Existence And Information
Each thing exists only as relative to other things, red exists only as relative to green and to blue, etc. This applies to language but also to any reality that language references. Each thing has a possible opposite, and in some cases an ideal opposite which doesn't exist in reality, but does theoretically, created as a manifestation from its extant opposite and other relatives; red might be close to orange for example, both far from green, even if red doesn't exist, its explicit concept would exist in theory, a perfect "ghost" of reality.
This means that existence becomes more lucid as more things are created and defined, as this creates a palette, more forms of relative reference. As things in the past remain as a memory, then the lucidity of existence becomes greater over time, although meaning might also disintegrate over time, as things are forgotten to history; which poses the question - are new things, even new concepts or definitions, created faster than old things are forgotten?
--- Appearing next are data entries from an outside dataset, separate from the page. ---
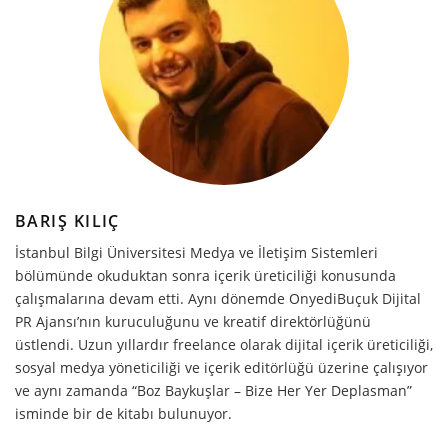
BARIŞ KILIÇ
İstanbul Bilgi Üniversitesi Medya ve İletişim Sistemleri
bölümünde okuduktan sonra içerik üreticiliği konusunda
çalışmalarına devam etti. Aynı dönemde OnyediBuçuk Dijital
PR Ajansı’nın kuruculuğunu ve kreatif direktörlüğünü
üstlendi. Uzun yıllardır freelance olarak dijital içerik üreticiliği,
sosyal medya yöneticiliği ve içerik editörlüğü üzerine çalışıyor
ve aynı zamanda “Boz Baykuşlar – Bize Her Yer Deplasman”
isminde bir de kitabı bulunuyor.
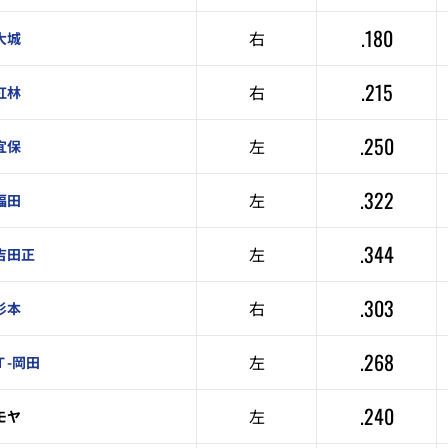
.180
右
大城
.215
右
紅林
.250
左
宜保
.322
左
福田
.344
左
吉田正
.303
右
杉本
.268
左
Ｔ-岡田
.240
左
モヤ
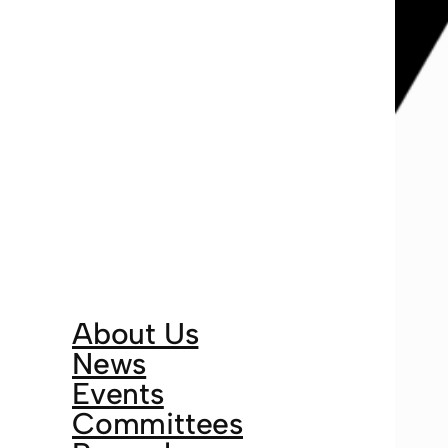
About Us
News
Events
Committees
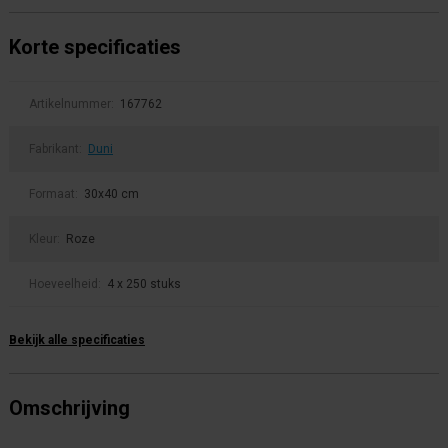
Korte specificaties
Artikelnummer:
167762
Fabrikant:
Duni
Formaat:
30x40 cm
Kleur:
Roze
Hoeveelheid:
4 x 250 stuks
Bekijk alle specificaties
Omschrijving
The answer must favour creation, because we are here and the universe seems more complex now than it was in the past.
This poses another question, is there more information in the universe now than before, or less? Or the same? There is more complexity, certainly.
This asks, what is information? Also, in an equation that expands to define something, is the information for the thing encapsulated in the equation, or not? If so then the definition of information is "everything" - as all things stem and stemmed from the starting conditions of the universe. If not then the equation is either exactly equivalent to the thing it creates, although that would create two identical pieces of information and two identical things are one thing, so again the definition of information is "everything". Or the equation and the thing it expands into are two separate pieces of information, different from each other in more than just viewpoint, thus by translating a definition into reality, some change, and so some inaccuracy is essential.
The nature of information is vital to the nature of reality. As order moves to disorder, information is lost, but as simplicity moves to complexity information is gained. These forces both act over time. Do their competing effects cancel each other out?
Perhaps truth is a question of locality. Truth might be total at some scale large or small, but be more malleable at the opposing range. In fact, as two identical things are one thing, even two alternative representations of one same thing, then appearance of identicality can only be preserved at a sufficiently large range for communication, for perfect verification of identicalty to be impossible.